Defect-induced magnetism in SiC probed by nuclear magnetic resonance

TL;DR

This study provides microscopic evidence of defect-induced bulk paramagnetism in SiC using NMR spectroscopy, revealing a Curie law temperature dependence and establishing a quantitative model for analyzing magnetic interactions.

Contribution

It introduces a microscopic NMR-based approach to analyze defect-induced magnetism in semiconductors, with a validated dipole-dipole interaction model.

Findings

NMR spectra follow a Curie law temperature dependence.

Good agreement between NMR data and dipole-dipole interaction model.

Method applicable to other materials for studying bulk magnetism.

Abstract

We give evidence for intrinsic, defect-induced bulk paramagnetism in SiC by means of $^{13}$C and $^{29}$Si nuclear magnetic resonance (NMR) spectroscopy. The temperature dependence of the internal dipole-field distribution, probed by the spin part of the NMR Knight shift and the spectral linewidth, follows a Curie law and scales very well with the macroscopic DC susceptibility. In order to quantitatively analyze the NMR spectra, a microscopic model based on dipole-dipole interactions was developed.

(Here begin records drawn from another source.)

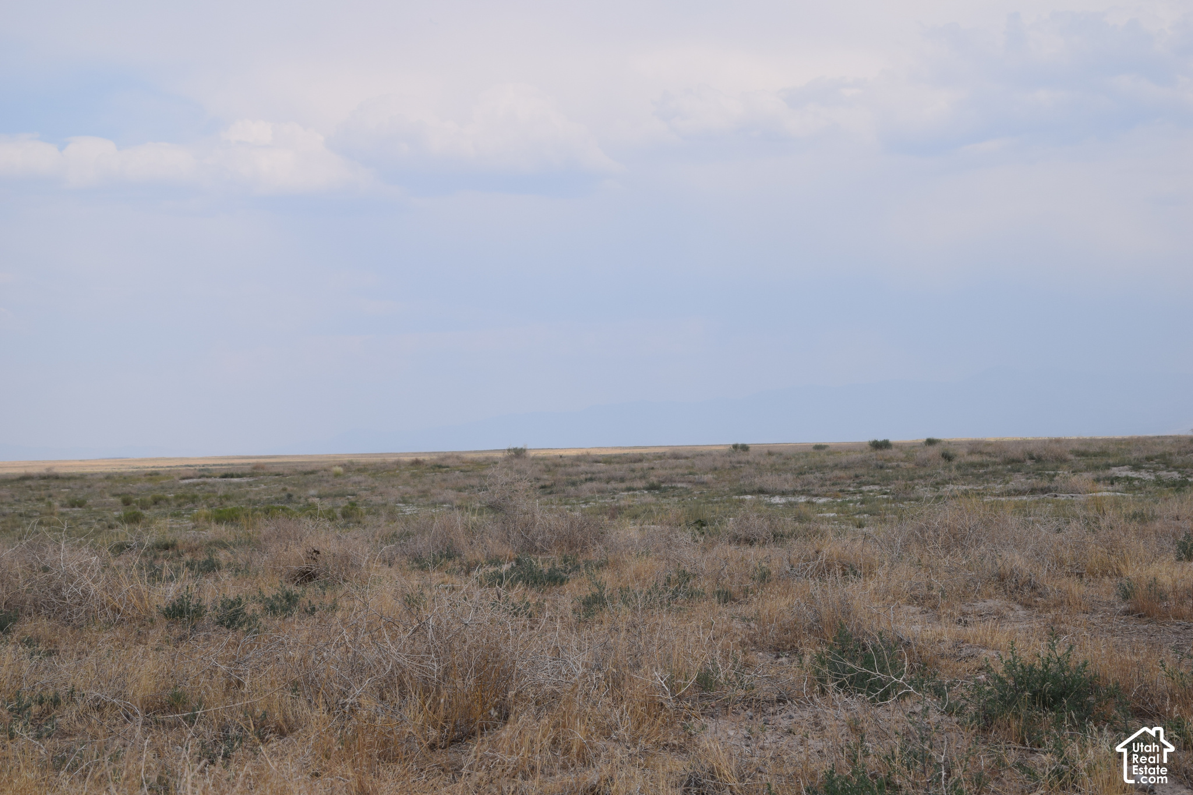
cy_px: 398
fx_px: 2485
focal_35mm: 75
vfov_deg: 18.2
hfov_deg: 27.0
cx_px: 596
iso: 200
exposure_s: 1/400
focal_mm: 50
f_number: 10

The very good agreement between these simulations and the NMR data establishes a direct relation between the frequency distribution of the spectral intensity and the corresponding real-space volumes of nuclear spins. The presented approach by NMR can be applied to a variety of similar materials and, thus, opens a new avenue for the microscopic exploration and exploitation of diluted bulk magnetism in semiconductors.